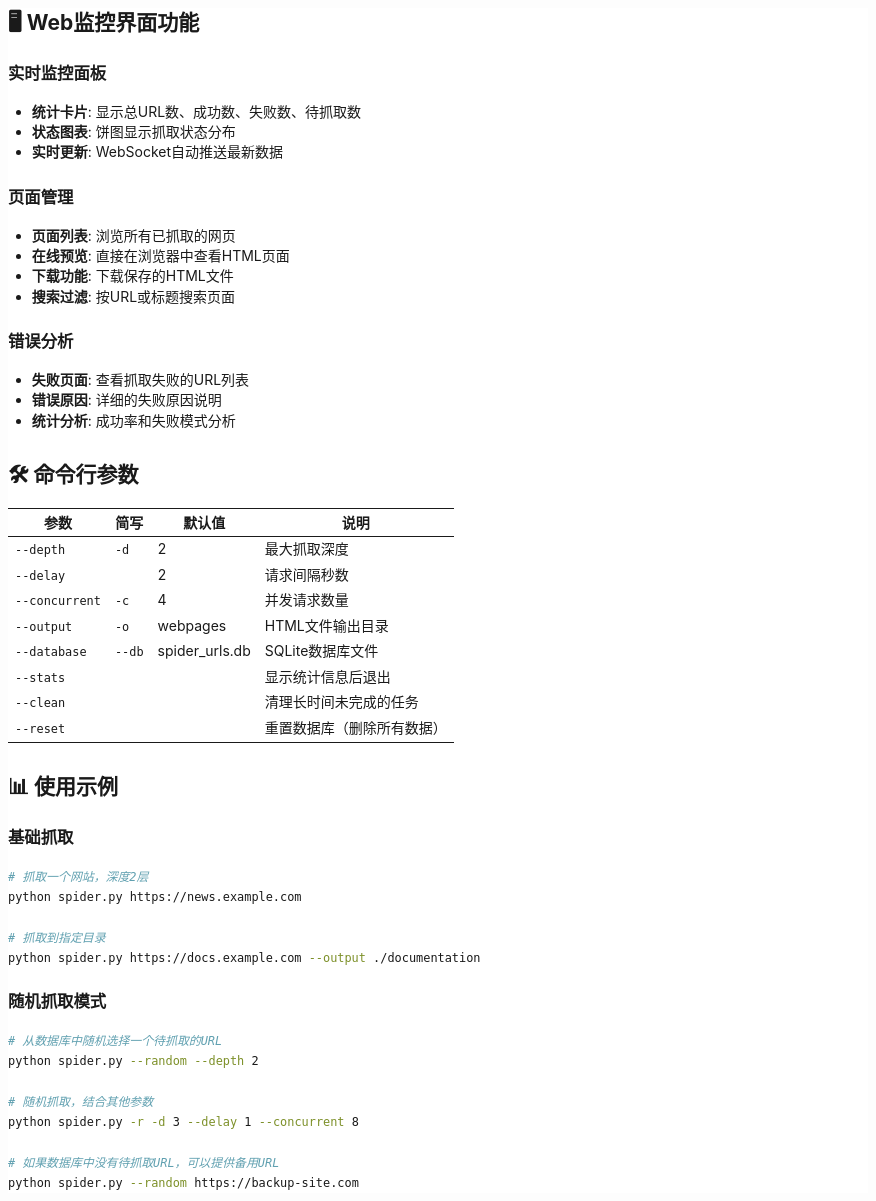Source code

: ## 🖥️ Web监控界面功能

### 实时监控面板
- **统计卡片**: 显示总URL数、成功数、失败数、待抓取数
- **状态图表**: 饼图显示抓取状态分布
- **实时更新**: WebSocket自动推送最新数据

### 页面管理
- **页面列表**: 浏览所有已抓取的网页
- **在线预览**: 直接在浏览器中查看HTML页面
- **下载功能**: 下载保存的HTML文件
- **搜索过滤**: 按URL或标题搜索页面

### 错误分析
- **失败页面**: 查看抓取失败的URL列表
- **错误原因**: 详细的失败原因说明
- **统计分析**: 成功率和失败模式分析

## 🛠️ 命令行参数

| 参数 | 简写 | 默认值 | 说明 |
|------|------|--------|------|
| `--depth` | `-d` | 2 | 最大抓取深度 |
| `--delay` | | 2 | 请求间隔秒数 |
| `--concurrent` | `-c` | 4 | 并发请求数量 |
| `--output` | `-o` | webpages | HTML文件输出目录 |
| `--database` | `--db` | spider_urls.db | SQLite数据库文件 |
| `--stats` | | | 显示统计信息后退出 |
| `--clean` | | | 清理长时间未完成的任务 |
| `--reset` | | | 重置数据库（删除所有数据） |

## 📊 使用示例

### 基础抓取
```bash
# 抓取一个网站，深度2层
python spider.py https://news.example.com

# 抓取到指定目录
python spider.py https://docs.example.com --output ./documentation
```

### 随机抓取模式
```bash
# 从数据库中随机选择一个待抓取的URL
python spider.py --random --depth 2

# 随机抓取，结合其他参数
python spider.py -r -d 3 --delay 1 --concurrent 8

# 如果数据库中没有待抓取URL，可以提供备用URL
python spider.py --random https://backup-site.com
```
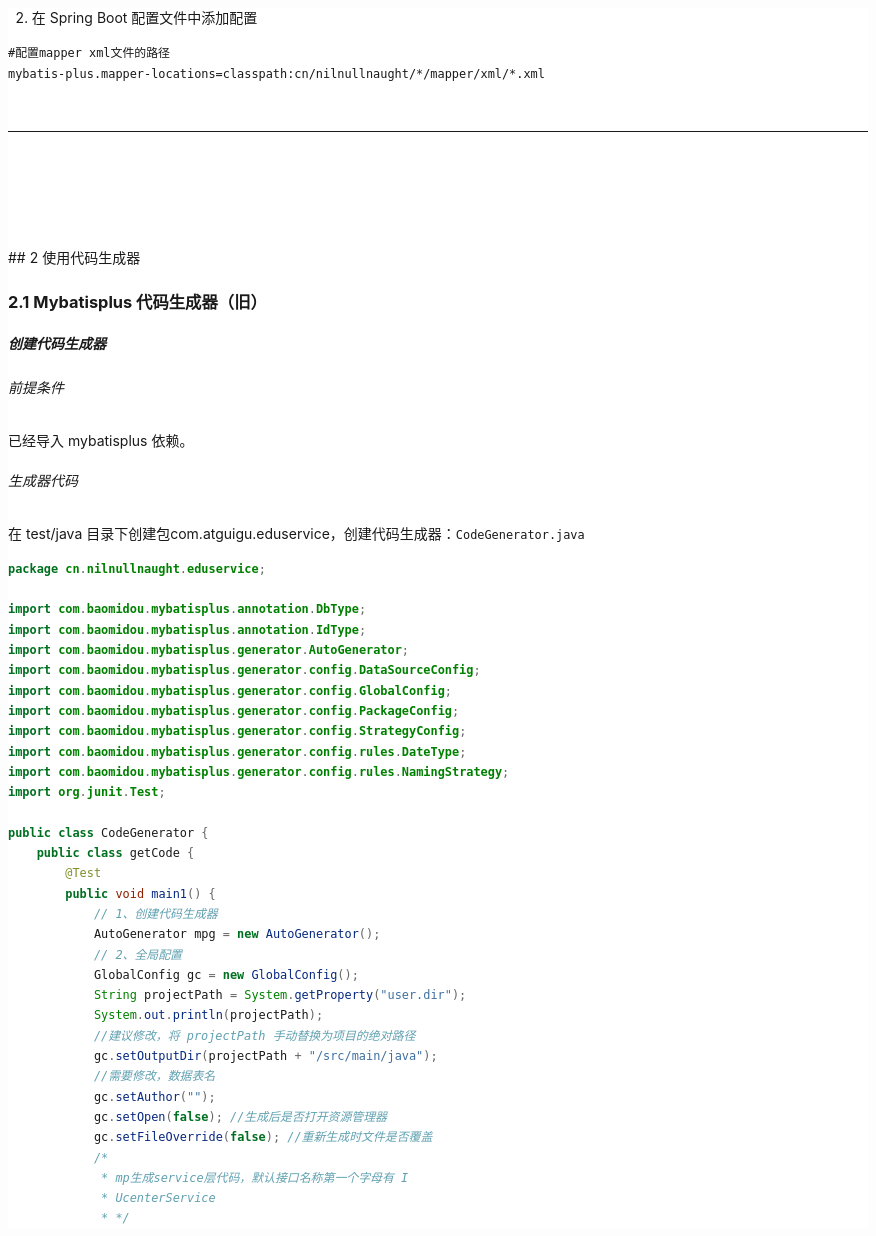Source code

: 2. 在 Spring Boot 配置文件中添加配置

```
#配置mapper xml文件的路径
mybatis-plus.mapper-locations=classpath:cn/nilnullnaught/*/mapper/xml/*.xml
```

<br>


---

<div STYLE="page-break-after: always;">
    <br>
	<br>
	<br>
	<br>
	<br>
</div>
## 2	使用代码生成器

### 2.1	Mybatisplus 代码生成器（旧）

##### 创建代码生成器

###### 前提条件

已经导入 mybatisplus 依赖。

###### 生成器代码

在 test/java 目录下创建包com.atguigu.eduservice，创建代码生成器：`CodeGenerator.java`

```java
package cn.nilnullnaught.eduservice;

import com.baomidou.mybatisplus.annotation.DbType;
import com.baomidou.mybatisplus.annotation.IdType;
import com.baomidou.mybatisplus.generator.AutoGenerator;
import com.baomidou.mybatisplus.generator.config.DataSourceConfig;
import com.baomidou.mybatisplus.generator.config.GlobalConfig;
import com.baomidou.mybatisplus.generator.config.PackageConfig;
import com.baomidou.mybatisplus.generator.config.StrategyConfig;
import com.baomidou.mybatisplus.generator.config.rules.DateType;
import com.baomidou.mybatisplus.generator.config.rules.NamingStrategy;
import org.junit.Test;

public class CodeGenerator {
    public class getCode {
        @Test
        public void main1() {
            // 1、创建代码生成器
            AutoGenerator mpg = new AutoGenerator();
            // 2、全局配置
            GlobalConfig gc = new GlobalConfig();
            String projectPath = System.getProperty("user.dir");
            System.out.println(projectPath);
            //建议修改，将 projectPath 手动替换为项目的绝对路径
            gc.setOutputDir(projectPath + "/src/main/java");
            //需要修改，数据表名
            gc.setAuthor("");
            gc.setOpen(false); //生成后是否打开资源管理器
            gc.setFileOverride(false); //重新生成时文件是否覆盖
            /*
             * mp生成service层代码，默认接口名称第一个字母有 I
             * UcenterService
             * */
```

* * *

# What the task asks
All lines in the preceding records that hold the word "public" need to be copied.

# Result of the exercise
public class CodeGenerator {
    public class getCode {
        public void main1() {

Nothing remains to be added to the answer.